#### Problem description:
Please count the lines in the entries below that contain the string "Coordinate", with case counting, and reply with only the number.
--- Given entries ---
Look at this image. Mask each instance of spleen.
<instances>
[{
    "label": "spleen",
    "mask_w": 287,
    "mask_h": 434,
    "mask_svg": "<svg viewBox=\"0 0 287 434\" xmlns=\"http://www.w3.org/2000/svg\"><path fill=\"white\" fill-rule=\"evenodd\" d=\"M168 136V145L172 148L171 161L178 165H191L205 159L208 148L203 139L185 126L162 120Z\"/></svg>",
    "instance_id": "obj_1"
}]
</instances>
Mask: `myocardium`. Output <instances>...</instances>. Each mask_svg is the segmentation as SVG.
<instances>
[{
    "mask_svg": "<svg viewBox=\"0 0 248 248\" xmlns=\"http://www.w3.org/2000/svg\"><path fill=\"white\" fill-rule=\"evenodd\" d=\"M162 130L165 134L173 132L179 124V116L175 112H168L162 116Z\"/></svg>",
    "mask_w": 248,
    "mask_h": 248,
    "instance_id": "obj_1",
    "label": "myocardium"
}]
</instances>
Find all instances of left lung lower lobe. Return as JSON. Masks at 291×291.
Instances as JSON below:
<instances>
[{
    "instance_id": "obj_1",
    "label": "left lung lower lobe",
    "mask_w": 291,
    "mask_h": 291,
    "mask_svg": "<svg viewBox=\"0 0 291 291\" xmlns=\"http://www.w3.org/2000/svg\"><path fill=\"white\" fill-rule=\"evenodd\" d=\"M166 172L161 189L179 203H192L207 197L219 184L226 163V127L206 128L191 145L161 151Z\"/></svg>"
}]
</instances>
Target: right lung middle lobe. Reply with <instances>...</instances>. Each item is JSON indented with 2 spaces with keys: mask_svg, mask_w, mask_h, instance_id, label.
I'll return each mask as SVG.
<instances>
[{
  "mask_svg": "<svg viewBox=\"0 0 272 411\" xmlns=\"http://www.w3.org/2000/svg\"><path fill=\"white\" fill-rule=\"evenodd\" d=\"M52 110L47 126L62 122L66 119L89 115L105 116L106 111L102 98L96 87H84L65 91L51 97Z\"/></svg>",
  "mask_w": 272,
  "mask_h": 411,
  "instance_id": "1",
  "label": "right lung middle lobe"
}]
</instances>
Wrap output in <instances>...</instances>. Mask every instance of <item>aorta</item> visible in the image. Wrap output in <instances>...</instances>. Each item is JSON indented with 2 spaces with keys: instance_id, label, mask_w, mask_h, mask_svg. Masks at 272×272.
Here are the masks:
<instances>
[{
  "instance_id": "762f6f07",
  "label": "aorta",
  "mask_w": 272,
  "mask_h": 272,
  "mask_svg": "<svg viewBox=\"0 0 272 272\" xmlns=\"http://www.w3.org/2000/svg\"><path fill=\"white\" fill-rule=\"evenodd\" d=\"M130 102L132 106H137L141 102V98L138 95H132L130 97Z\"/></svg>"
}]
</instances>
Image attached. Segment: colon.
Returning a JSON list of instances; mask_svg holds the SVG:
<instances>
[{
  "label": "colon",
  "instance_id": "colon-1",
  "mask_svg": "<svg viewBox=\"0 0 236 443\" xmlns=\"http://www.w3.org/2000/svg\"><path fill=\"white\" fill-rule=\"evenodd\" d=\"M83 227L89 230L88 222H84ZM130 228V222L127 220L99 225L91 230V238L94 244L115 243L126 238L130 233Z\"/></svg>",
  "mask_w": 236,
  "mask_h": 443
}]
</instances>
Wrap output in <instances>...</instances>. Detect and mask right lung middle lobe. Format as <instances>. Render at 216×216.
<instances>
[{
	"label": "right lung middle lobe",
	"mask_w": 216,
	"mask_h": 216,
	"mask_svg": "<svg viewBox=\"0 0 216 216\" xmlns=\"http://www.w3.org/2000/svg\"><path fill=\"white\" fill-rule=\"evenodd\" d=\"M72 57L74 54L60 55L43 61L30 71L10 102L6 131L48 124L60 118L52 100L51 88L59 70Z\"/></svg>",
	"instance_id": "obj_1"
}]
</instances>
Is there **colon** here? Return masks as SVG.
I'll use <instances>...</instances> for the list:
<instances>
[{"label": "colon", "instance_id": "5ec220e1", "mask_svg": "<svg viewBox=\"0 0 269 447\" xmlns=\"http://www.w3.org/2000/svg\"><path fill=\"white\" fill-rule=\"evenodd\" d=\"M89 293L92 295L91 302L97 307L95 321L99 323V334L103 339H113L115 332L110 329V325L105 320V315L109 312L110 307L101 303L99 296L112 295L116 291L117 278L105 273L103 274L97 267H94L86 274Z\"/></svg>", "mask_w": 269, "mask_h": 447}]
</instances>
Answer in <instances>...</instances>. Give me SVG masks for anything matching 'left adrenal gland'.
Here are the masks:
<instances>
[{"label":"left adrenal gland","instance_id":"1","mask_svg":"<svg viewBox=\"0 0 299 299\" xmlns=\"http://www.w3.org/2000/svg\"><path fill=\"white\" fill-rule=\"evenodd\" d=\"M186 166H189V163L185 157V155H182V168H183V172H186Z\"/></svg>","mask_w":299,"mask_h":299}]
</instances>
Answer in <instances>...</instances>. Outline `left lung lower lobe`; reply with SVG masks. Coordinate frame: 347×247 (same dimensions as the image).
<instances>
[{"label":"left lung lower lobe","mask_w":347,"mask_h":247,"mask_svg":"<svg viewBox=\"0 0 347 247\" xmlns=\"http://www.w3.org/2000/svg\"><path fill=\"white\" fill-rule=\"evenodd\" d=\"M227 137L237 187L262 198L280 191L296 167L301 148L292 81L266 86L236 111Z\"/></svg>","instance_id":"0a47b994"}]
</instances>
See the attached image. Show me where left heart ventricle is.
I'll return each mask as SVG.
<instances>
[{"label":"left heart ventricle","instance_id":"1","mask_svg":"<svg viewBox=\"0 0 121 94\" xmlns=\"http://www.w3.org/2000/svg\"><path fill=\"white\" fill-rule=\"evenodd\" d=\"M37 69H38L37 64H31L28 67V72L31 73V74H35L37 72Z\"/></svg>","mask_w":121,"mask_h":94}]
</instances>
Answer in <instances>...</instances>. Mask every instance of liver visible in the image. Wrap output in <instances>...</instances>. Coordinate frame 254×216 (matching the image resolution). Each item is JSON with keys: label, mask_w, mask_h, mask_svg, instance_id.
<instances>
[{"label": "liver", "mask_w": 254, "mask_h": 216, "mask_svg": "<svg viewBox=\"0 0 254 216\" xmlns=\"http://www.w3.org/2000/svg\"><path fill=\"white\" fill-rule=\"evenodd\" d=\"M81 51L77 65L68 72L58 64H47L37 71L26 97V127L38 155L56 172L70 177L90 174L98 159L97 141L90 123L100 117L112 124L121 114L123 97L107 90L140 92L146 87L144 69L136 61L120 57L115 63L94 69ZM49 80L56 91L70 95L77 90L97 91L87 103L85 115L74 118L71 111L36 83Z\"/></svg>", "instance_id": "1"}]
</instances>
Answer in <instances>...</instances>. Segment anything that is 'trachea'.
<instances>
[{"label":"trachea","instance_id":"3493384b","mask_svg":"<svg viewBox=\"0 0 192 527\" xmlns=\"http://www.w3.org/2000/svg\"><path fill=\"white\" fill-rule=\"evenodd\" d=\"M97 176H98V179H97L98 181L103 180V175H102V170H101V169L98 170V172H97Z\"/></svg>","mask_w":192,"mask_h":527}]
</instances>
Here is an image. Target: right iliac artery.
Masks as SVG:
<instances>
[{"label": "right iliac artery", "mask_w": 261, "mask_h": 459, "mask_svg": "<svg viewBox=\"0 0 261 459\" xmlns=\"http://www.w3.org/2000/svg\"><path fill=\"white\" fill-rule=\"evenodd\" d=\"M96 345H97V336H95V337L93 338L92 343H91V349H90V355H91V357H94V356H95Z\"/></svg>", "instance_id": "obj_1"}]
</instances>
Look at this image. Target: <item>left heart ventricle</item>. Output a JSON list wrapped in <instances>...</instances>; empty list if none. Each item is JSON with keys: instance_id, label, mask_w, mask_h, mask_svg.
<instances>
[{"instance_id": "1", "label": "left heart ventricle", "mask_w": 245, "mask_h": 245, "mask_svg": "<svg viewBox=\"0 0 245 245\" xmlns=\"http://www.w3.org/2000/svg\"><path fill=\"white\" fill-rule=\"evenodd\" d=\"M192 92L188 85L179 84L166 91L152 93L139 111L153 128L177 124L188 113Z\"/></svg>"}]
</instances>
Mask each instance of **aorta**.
---
#### Result of this exercise:
2